Venti contratti collettivi siglati, il tempo medio di attesa per il rinnovo sceso da quasi due anni a sette mesi: il sistema delle relazioni industriali italiane mostra segnali concreti di ripartenza, dopo una fase prolungata di stallo che a marzo 2026 aveva lasciato circa 9 milioni di lavoratori privi di un contratto aggiornato.
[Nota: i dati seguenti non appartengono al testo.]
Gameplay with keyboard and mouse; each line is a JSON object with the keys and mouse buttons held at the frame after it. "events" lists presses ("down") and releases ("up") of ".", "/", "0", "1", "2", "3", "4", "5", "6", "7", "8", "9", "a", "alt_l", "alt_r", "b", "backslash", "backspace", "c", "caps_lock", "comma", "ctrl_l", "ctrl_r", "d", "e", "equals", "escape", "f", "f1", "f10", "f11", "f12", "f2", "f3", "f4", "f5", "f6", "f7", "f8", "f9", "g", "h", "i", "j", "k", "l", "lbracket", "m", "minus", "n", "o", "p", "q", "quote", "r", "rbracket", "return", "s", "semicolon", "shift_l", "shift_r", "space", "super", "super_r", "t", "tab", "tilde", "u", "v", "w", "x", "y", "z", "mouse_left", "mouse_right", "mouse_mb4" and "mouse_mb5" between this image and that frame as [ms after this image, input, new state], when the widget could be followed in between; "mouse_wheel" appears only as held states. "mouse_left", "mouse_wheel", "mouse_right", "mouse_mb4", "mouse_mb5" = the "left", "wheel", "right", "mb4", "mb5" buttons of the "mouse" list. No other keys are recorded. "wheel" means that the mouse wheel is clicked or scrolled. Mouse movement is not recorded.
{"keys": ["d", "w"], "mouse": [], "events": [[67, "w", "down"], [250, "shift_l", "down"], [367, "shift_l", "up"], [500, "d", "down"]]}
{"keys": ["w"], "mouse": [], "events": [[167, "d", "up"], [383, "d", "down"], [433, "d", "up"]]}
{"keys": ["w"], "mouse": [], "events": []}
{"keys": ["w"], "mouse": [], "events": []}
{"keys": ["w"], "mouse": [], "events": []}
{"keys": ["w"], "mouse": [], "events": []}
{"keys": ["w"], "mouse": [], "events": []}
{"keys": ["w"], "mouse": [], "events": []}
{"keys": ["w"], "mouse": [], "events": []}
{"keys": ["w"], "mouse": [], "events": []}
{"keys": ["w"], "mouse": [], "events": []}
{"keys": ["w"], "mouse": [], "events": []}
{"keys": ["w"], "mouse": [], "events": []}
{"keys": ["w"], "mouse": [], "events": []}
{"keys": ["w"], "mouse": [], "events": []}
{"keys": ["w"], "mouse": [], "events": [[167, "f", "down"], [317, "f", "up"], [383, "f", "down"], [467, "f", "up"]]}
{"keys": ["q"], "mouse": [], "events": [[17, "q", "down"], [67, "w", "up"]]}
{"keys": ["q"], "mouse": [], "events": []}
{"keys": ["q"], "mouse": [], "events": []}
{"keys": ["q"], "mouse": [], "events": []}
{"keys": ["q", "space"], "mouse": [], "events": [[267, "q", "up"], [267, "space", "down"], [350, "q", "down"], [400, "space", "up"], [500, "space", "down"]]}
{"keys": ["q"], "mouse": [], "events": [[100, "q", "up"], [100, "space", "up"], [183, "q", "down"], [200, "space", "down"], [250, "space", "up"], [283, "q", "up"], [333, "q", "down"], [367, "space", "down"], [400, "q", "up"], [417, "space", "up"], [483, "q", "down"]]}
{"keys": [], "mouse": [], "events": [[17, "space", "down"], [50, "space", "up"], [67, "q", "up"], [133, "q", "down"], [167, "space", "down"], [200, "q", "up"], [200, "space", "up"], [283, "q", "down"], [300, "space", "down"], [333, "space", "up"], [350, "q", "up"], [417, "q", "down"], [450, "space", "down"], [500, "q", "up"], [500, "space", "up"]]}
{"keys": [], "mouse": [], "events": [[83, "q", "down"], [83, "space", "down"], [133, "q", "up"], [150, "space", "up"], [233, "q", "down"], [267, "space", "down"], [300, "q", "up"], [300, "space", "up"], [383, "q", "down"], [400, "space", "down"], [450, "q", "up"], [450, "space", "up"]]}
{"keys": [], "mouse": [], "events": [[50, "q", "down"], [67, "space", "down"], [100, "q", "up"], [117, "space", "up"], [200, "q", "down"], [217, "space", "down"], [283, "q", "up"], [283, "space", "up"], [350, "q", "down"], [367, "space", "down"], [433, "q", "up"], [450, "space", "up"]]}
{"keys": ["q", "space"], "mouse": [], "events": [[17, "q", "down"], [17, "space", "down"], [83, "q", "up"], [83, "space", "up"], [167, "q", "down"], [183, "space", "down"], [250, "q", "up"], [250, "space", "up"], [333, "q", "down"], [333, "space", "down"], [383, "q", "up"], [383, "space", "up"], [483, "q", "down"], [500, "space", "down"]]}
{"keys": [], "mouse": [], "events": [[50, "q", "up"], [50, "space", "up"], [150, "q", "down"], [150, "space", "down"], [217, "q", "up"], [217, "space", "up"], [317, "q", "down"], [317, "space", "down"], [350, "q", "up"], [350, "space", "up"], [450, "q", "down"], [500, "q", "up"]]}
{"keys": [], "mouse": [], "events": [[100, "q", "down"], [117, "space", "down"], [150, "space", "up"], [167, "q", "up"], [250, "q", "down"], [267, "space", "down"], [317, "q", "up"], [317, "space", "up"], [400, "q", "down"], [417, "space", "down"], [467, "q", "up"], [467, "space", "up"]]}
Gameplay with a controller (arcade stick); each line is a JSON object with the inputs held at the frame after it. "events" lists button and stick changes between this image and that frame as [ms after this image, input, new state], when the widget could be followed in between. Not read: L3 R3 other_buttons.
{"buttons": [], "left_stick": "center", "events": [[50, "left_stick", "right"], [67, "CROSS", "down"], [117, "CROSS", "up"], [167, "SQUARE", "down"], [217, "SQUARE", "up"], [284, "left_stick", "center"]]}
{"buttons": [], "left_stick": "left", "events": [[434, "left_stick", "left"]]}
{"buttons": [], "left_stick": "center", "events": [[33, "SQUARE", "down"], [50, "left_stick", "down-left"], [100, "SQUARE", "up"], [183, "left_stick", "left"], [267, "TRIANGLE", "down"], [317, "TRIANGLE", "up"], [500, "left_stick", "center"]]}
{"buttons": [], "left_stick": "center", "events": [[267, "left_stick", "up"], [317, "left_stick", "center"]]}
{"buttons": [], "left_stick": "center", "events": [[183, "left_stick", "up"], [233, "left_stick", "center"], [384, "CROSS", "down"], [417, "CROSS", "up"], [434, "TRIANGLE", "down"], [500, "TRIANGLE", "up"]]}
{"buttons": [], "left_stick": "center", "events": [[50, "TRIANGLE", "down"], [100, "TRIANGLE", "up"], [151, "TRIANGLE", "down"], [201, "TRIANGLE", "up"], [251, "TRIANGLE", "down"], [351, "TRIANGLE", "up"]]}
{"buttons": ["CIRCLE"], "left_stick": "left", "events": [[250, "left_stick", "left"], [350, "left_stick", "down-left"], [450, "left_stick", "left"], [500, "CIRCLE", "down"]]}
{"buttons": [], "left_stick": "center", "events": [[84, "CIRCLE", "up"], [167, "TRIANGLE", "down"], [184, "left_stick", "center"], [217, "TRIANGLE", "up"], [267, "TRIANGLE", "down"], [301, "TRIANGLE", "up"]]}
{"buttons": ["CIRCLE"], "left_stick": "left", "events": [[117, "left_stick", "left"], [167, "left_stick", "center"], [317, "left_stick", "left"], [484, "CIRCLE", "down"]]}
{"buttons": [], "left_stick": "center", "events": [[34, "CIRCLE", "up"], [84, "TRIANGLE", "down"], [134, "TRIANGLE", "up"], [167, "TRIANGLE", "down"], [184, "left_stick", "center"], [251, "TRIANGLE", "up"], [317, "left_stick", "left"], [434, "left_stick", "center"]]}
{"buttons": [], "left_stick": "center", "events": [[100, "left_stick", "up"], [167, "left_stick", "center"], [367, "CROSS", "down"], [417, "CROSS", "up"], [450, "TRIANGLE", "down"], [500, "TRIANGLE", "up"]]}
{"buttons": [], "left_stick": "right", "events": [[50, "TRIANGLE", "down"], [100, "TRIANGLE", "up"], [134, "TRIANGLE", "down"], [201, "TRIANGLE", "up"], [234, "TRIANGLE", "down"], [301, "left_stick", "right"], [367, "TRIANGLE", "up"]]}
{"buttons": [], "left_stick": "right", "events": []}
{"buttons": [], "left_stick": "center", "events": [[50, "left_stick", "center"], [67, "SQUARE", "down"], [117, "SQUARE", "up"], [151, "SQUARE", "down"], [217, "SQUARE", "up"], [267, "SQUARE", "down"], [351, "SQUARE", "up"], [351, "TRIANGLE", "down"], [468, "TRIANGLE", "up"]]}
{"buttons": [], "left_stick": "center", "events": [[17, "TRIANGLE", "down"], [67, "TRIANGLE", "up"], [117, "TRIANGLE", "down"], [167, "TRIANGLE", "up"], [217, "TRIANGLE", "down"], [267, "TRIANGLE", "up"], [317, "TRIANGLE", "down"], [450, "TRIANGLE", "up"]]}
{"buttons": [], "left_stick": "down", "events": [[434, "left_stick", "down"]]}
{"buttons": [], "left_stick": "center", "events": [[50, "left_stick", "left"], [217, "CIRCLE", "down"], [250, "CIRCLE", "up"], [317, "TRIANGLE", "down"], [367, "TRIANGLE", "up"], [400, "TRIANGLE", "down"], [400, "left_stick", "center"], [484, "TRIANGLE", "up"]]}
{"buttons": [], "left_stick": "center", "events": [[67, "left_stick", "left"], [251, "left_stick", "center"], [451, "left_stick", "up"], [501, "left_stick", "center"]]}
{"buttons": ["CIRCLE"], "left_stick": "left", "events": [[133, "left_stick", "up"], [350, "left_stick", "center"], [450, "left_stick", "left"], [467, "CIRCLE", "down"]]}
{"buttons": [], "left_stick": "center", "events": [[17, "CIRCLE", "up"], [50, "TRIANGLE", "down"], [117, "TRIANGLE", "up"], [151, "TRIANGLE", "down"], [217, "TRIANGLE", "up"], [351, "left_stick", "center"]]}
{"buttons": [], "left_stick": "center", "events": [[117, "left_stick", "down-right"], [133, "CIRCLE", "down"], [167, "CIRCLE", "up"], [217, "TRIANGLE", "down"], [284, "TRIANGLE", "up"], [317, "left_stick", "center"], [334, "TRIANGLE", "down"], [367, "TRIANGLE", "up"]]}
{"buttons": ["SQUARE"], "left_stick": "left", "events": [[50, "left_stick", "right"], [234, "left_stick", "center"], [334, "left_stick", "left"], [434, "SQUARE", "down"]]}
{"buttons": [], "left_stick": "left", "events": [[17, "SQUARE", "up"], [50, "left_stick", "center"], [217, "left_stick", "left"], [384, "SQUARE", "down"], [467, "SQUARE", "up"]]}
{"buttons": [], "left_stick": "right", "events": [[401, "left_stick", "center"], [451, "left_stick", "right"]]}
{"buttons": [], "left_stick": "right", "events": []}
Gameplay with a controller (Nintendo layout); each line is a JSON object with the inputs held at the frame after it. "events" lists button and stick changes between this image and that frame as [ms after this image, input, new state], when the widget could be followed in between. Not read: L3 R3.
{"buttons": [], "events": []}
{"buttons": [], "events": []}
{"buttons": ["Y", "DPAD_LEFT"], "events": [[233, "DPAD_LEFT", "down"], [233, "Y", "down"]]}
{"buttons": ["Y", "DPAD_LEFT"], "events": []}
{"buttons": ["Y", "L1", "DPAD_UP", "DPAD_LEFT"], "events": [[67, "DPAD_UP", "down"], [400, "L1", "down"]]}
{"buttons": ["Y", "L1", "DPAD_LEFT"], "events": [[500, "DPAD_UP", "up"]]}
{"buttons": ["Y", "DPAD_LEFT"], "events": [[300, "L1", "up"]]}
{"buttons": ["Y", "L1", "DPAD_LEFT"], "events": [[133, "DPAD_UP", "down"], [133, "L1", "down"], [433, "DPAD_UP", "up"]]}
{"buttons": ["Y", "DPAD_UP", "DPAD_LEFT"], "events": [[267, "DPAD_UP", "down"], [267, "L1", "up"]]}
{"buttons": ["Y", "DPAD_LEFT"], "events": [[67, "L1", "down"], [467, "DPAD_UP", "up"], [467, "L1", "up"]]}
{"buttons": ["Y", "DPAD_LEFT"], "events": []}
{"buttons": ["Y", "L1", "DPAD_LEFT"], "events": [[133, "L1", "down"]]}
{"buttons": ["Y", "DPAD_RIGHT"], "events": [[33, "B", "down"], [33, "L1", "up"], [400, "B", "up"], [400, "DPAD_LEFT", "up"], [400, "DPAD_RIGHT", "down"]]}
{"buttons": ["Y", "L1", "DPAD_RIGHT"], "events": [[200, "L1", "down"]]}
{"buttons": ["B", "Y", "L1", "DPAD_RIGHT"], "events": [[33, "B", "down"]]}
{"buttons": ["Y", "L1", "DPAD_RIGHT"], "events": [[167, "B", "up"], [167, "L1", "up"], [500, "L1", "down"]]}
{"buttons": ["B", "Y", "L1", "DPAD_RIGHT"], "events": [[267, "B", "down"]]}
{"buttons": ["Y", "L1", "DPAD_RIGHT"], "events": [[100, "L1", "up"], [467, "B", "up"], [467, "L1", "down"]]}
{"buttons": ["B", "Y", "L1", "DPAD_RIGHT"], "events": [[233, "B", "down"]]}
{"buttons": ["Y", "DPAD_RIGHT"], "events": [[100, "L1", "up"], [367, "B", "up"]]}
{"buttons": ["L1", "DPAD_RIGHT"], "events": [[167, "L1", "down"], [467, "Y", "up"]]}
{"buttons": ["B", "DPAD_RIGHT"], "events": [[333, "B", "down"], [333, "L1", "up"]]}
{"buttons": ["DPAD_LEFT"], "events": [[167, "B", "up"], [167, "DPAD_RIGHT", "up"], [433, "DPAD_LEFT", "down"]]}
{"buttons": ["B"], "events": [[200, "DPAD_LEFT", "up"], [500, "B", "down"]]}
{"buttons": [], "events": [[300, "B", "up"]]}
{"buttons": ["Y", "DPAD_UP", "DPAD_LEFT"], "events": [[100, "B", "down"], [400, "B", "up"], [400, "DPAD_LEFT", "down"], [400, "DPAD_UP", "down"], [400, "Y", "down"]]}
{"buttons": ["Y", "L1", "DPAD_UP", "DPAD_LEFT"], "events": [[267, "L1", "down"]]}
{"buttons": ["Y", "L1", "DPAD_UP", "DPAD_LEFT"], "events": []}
A dare la misura del cambiamento è stata la presidente del Consiglio Giorgia Meloni, che ha commentato i venti accordi raggiunti con parole nette: «Non un dettaglio tecnico, ma rispetto» verso i lavoratori. Il pubblico impiego ha funzionato da catalizzatore: proprio in quel comparto si è registrato il punto di svolta, favorito anche dal rientro della Cgil tra i firmatari dei contratti delle funzioni locali. Il segretario generale Maurizio Landini ha definito quell’intesa «di grande rilievo», segnalando una discontinuità rispetto al periodo di assenza del sindacato dalla firma.

Sul fronte dell’unità confederale, un segnale simbolico è arrivato da Padova, dove il congresso nazionale della Uil ha visto la presenza congiunta dei segretari generali di Cgil, Cisl e Uil — Landini, Daniela Fumarola e Carlo Bombardieri — aprendo la prospettiva di una nuova stagione negoziale condivisa. Le tre confederazioni si sono dichiarate disponibili a una trattativa continua con le imprese.

Anche sul versante datoriale si muovono cose rilevanti: quattordici organizzazioni, tra cui Confindustria e Confcommercio, hanno avviato un percorso comune sui modelli contrattuali, con l’obiettivo di raggiungere passi avanti condivisi entro fine luglio. Sullo sfondo c’è l’approvazione del decreto primo maggio sul salario giusto, una legge che lascia ampio spazio di intervento alle associazioni rappresentative. Tra le novità introdotte, il criterio del trattamento economico complessivo — che comprende welfare e benefici estesi alla generalità dei dipendenti — potrebbe rendere più difficile la sopravvivenza dei cosiddetti contratti pirata.

L’urgenza di questi rinnovi si spiega con i numeri: secondo l’Ocse, i salari reali italiani si sono ridotti del 6,1 per cento rispetto al 2021, il risultato peggiore tra le principali economie. A pesare è stato soprattutto il picco inflazionistico del 12 per cento raggiunto dopo il febbraio 2022, quando l’invasione russa dell’Ucraina provocò un brusco rialzo dei prezzi energetici. Alcuni economisti indicano anche il mancato aumento della produttività — influenzato da fattori strutturali come infrastrutture e oneri burocratici — tra le cause del divario salariale accumulato. L’ultima stagione organica di concertazione tra parti sociali risale al 1993.